PROVIDED PASSAGE:
►
On Mon, Dec 20, 2004 at 02:32:28PM +0000, Andrew Suffield wrote:
> On Mon, Dec 20, 2004 at 10:19:32AM +0100, Florian Weimer wrote:
> > * Andrew Suffield:
> > 
> > > The security of the session is limited by the randomness of the
> > > weakest key used. If you're going to use /dev/urandom then you might
> > > as well just not encrypt the session at all.
> > 
> > Could you provide some rationale for this claim, preferably based on
> > the kernel code which implements /dev/urandom?
> 
[...]
> This is really elementary stuff. Even /Applied cryptography/-waving
> idiots should know it. I'm not going to write a lengthly essay on the
> difference between entropy and non-entropy.
◄
DATA SUPPLIED:
►
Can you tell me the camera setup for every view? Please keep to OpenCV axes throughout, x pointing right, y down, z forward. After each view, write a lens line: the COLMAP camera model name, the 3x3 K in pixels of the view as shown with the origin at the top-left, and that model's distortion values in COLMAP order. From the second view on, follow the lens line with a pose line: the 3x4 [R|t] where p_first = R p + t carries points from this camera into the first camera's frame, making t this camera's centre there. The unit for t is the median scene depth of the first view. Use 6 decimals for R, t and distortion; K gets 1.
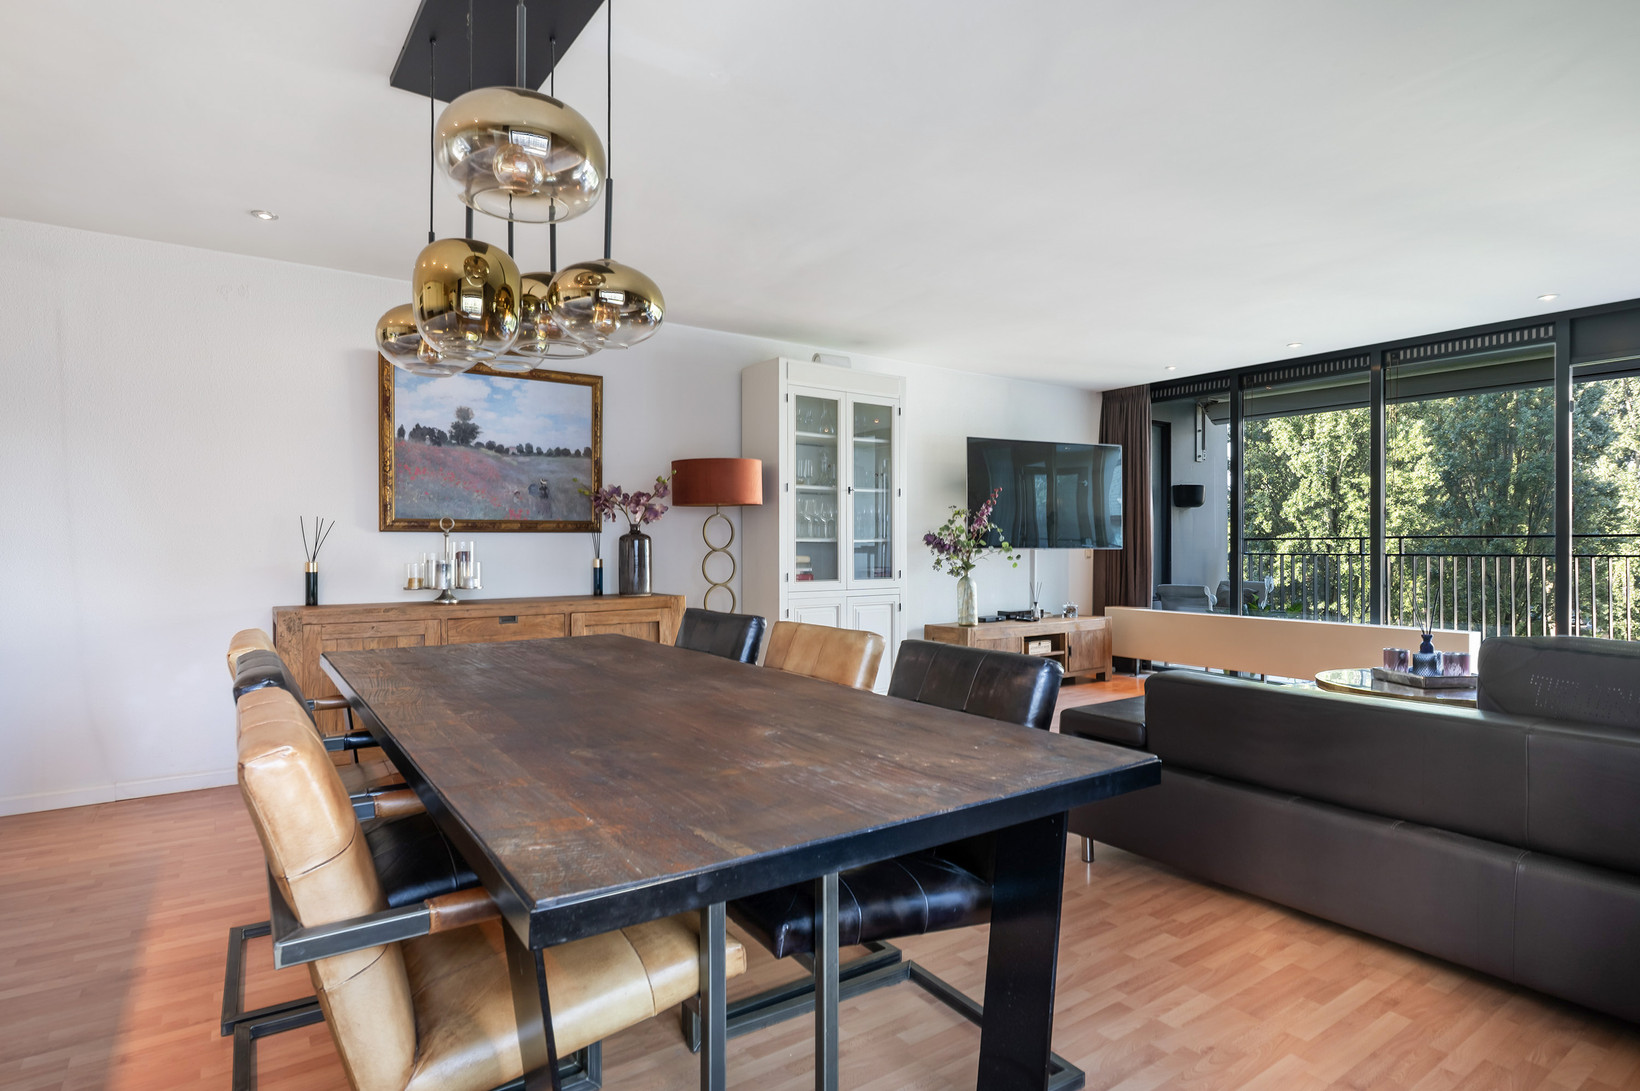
◄
►
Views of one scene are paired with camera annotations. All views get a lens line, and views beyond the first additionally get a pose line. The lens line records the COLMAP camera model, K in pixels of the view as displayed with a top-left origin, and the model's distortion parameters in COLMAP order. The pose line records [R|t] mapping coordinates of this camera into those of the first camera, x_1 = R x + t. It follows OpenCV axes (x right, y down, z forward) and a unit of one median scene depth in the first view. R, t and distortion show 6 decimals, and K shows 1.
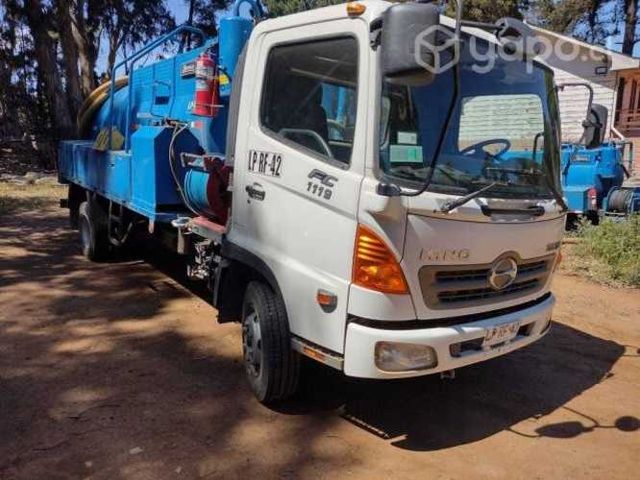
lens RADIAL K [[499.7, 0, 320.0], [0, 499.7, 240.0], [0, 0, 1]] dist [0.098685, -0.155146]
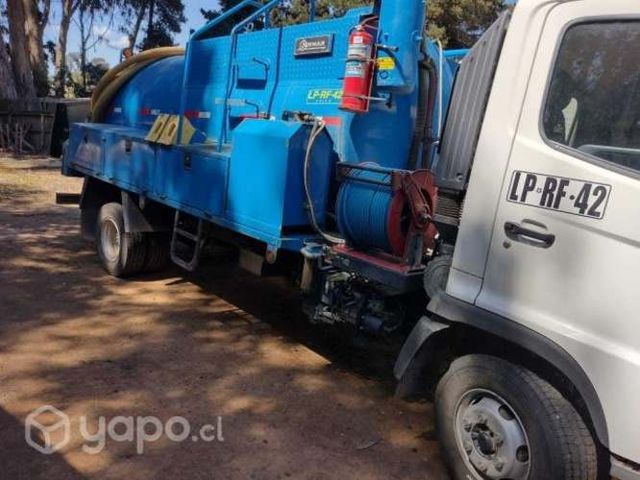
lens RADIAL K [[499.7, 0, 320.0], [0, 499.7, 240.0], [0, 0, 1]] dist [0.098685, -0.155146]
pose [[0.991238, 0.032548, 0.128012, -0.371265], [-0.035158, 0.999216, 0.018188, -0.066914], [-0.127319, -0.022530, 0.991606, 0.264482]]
◄
QUESTIONS:
1 – In the mailing-list exchange about /dev/urandom, what limits the security of a session, according to Andrew Suffield?
2 – Carry on with the mailing-list exchange about /dev/urandom, writing its next part after its last shown line.

ANSWERS GIVEN:
1 – The randomness of the weakest key used.

2 –
Andrew, your statement "you might as well just not encrypt the session
at all" is plain wrong. Yes, urandom is not guaranteed to be 100%
random, it may degenerate to a simple pseudo-RNG. Still, it would be
extremely hard for an attacker to guess the state of this pseudo-RNG,
because it's shared between several processes retrieving and inserting
entropy. So, in the worst case, using /dev/urandom is as good as using
a pseudo-RNG with a hard-to-guess initial state. Which is much better
than no encryption at all, and sufficient for most real-world purposes.